Reshetnev and his teammates did so a few minutes after the close of last Thursday’s meet, with Warman happy to oblige. Not long before, they had gathered for a congratulatory huddle on the near corner of the bleacher section, their Sharpie-covered backs exposing some pre-meet words of encouragement. Now, they were all in the pool one more time, index fingers pointing skyward.
“We’re a family, no matter what,” said Reshetnev, admitting some sentiment as his senior year neared its close. “This was our last meet together, the last time we’re at home.”
“They kicked our ass,” said Jeffrey Scherr, head coach of Francis Lewis. “They’re a good team, they’re the class of Queens, and we knew it. … I knew on paper that we were gonna have a really difficult time.”
Only in two events did a Francis Lewis swimmer come out on top. The winners of the 200-yard medley relay were the team of senior Bryan Hart, senior Norman Chan, sophomore Chudchane Sangtippawan, and junior Andres Romero, with Chan’s 24.04 time standing as the fastest split in the whole race. Sangtippawan added a victory in the 100-yard breaststroke, with a time of 1:02.96 that was seven seconds faster than Bayside’s Allen Chu.

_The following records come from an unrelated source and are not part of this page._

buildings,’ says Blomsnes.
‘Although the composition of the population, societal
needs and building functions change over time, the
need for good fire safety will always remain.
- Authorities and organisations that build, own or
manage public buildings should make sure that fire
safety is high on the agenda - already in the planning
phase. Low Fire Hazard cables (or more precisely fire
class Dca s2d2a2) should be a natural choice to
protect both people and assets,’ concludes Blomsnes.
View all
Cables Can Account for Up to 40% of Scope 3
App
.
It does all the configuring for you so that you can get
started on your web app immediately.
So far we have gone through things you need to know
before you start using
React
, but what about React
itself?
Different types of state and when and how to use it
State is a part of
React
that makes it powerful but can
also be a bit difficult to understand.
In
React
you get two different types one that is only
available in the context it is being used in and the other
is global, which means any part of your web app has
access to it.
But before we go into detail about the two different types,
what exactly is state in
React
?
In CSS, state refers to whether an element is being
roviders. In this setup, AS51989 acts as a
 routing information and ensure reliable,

Relays count for the most points in PSAL swimming and typically decide most contests, so it was in the remaining two relays that Bayside fully upended the Patriots and solidified its victory. In the 200-yard freestyle, Reshetnev, Kingston, sophomore Jay Park, and Chu took an easy first place, posting times of 1:35.64 overall and 22.68 for Kingston’s team-leading second leg. Again, Lewis’ Sangtippawan proved his mettle, scoring a time of 22.52 one lane over.
In the 400-yard freestyle, Bayside finished 1-2, with the ‘A’ squad of junior James Chang, Park, Kingston, and junior William Hendershot taking top billing at 3:43.30. Park was the star in the second leg, paddling the length of the small pool four times before finishing with a personal mark of 52.43.

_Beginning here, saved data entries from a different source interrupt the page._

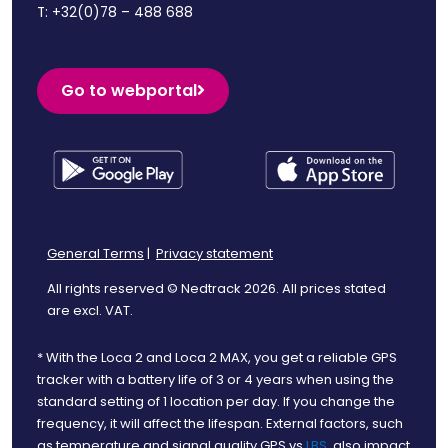
T:
+32(0)78 – 488 688
Go to webportal
General Terms
|
Privacy statement
All rights reserved © Nedtrack 2026. All prices stated
are excl. VAT.
* With the Loca 2 and Loca 2 MAX, you get a reliable GPS
tracker with a battery life of 3 or 4 years when using the
standard setting of 1 location per day. If you change the
frequency, it will affect the lifespan. External factors, such
as temperature and signal quality GPS vs
LBS
, also impact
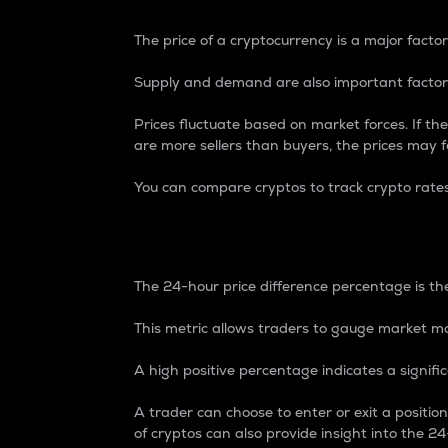
The price of a cryptocurrency is a major factor
Supply and demand are also important factors
Prices fluctuate based on market forces. If the
are more sellers than buyers, the prices may fa
You can compare cryptos to track crypto rate
24-Hour Price Differe
The 24-hour price difference percentage is the
This metric allows traders to gauge market m
A high positive percentage indicates a signif
A trader can choose to enter or exit a positi
of cryptos can also provide insight into the 24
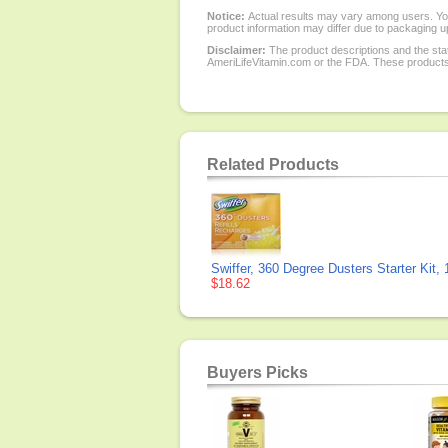
Notice:
Actual results may vary among users. You
product information may differ due to packaging up
Disclaimer:
The product descriptions and the sta
AmeriLifeVitamin.com or the FDA. These products a
Related Products
Swiffer, 360 Degree Dusters Starter Kit,
$18.62
Buyers Picks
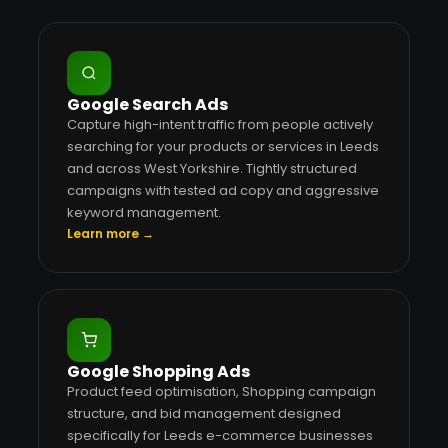
Google Search Ads
Capture high-intent traffic from people actively
searching for your products or services in Leeds
and across West Yorkshire. Tightly structured
campaigns with tested ad copy and aggressive
keyword management.
Learn more →
Google Shopping Ads
Product feed optimisation, Shopping campaign
structure, and bid management designed
specifically for Leeds e-commerce businesses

Hendershot impressed once more in the 500-yard freestyle, coming in at 5:04.43. Francis Lewis’ Romero, the second-place finisher, stopped swimming fully one minute and 21 seconds later.
And Kingston continued his blistering pace in the 50-yard freestyle, totaling 22.36 for his best 50-yard mark in a season where he has been used in nine different events.

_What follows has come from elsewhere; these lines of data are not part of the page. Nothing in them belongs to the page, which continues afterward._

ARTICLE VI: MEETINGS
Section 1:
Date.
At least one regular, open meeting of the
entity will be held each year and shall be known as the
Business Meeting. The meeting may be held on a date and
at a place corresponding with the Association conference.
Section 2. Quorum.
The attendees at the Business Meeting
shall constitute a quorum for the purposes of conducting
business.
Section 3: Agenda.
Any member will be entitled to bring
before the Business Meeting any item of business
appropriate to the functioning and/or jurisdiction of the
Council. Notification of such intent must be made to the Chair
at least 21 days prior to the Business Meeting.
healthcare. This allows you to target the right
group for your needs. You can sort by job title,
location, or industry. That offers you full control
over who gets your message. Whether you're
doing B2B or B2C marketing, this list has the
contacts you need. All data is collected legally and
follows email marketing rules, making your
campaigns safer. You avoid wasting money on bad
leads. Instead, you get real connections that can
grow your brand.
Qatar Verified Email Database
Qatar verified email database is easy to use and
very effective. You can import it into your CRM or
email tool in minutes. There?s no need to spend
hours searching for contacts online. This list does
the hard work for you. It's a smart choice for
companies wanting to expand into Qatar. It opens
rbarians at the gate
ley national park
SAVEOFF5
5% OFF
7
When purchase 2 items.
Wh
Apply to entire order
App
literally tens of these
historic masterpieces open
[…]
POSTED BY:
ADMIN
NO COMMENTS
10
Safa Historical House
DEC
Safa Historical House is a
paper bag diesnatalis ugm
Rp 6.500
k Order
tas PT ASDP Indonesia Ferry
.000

“I’m confident enough to put anybody in any event,” Warman said.
If the competition in Queens is not enough for Bayside to break a sweat, the Brooklynites awaiting the city championship in February probably will be. Brooklyn Technical and Fort Hamilton, respectively the champion and runner-up of last year’s swimming and diving title rounds, are undefeated and await a pair of mutual matchups on January 14 and January 21 to identify the class of the borough.
Bayside, which envisions itself as a top-four team despite lacking a diving squad and the points to go with it, will likely have to conquer at least one of these two teams if it expects to surprise the city on February 9. Fort Hamilton, which fields a diving team, has earned a place in history as the thorn in the Commodores’ side, besting Bayside 55-44 in the first round in 2006, and repeating the feat by a too-close-for-comfort score of 54-48 in the 2008 semifinals.
“I don’t know if we’re gonna beat Fort Hamilton or Brooklyn Tech, but we’re right up there,” Warman said. “We can go up there and win the city. That’s our goal.”
Francis Lewis, meanwhile, is projected as a top-eight team this February, with Brooklyn Tech, Fort Hamilton, Bronx Science, Curtis (Staten Island), Hunter, Stuyvesant (Manhattan), and Tottenville (Staten Island) serving as potential foils.
“We don’t match up well with the second-round teams,” Scherr said. But he’s telling his squad to “keep your head up, [because] we’re not dead yet. I have a feeling we’re gonna be on the top.”